◆ Stored data entries ◆
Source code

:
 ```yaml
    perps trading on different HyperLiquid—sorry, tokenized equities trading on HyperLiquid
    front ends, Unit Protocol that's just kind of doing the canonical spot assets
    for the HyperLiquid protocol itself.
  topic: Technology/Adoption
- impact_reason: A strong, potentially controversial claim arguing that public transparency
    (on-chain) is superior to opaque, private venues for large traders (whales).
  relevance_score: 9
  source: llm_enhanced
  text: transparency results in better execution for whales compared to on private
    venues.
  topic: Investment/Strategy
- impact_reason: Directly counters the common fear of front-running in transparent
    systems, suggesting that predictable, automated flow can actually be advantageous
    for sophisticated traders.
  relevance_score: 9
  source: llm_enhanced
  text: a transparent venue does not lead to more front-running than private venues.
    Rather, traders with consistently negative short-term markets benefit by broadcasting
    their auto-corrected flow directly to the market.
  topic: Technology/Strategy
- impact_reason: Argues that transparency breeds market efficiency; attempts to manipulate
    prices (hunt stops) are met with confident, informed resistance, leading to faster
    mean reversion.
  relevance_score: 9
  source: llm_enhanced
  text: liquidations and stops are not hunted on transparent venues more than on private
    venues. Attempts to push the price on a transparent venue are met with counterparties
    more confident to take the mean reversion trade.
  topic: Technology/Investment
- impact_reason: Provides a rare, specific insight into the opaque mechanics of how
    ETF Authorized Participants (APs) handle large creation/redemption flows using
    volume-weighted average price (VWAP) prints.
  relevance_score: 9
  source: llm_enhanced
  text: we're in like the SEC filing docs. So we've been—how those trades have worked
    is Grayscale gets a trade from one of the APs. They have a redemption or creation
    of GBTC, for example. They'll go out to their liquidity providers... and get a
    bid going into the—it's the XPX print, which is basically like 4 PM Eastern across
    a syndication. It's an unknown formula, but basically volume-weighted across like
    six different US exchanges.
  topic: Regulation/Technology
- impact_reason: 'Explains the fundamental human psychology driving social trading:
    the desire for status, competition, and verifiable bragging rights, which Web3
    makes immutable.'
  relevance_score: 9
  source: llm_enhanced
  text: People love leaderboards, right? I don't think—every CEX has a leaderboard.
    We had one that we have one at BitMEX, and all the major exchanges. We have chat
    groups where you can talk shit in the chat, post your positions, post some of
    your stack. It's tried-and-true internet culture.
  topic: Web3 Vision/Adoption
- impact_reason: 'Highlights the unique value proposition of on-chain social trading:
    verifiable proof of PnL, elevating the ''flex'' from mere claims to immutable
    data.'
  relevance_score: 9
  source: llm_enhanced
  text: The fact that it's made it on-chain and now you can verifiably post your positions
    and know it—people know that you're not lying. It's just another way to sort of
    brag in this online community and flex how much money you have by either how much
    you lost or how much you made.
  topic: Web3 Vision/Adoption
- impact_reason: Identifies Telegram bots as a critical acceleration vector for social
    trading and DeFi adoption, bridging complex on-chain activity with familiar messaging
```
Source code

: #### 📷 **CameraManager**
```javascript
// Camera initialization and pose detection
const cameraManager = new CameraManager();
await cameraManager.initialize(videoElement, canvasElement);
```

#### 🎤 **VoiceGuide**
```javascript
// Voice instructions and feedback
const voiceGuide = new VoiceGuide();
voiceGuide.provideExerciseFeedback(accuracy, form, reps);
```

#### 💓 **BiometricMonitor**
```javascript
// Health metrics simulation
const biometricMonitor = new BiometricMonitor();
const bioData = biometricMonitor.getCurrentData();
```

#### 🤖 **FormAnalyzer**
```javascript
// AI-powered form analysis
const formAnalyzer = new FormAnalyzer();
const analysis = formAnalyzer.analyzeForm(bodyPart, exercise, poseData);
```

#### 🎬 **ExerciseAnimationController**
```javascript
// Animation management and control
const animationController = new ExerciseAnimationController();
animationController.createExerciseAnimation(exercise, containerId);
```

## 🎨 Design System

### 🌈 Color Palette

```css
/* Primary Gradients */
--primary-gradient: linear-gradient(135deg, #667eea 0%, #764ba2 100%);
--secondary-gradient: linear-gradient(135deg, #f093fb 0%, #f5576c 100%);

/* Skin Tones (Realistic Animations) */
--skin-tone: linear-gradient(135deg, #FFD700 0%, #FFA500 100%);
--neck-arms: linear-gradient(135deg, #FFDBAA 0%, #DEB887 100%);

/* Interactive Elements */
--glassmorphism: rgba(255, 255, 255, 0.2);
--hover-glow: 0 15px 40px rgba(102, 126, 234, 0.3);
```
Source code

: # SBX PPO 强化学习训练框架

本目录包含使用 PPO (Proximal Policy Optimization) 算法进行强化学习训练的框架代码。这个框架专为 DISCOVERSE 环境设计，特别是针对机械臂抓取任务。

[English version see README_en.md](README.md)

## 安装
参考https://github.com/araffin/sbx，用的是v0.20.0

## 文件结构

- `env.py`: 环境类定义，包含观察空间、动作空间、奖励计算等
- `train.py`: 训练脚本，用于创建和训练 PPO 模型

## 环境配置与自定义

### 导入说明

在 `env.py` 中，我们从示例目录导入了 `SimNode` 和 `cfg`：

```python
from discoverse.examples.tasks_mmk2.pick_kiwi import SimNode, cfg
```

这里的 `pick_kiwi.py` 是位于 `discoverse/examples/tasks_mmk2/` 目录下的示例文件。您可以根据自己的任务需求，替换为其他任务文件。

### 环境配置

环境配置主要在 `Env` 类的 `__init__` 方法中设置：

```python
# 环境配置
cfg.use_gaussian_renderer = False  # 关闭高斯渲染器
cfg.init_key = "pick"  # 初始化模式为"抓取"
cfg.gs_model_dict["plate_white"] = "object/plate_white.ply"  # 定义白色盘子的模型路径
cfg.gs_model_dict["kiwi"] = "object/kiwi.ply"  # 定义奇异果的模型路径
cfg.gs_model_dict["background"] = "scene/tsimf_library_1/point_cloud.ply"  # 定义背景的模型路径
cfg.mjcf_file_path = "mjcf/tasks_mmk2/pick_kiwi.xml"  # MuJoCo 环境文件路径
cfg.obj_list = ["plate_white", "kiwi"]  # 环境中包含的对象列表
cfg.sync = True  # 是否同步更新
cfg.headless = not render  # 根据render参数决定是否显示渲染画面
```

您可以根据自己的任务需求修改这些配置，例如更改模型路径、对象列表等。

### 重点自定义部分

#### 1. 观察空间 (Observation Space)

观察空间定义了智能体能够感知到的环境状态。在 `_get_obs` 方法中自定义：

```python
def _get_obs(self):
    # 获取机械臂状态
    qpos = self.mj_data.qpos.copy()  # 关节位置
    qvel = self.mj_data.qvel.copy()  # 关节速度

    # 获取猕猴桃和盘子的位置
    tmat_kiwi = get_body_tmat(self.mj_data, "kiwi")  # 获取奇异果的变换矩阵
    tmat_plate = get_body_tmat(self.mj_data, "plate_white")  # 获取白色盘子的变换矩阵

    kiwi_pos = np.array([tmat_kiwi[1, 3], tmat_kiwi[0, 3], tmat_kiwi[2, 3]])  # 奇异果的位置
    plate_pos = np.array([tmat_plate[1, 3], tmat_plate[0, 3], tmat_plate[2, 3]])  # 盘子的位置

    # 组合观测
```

◆ Problem ◆
Which lines of the records above contain the word "with"? Report each one in full.

◆ Exercise output ◆
    Rather, traders with consistently negative short-term markets benefit by broadcasting
    prices (hunt stops) are met with confident, informed resistance, leading to faster
    venues. Attempts to push the price on a transparent venue are met with counterparties
    trading and DeFi adoption, bridging complex on-chain activity with familiar messaging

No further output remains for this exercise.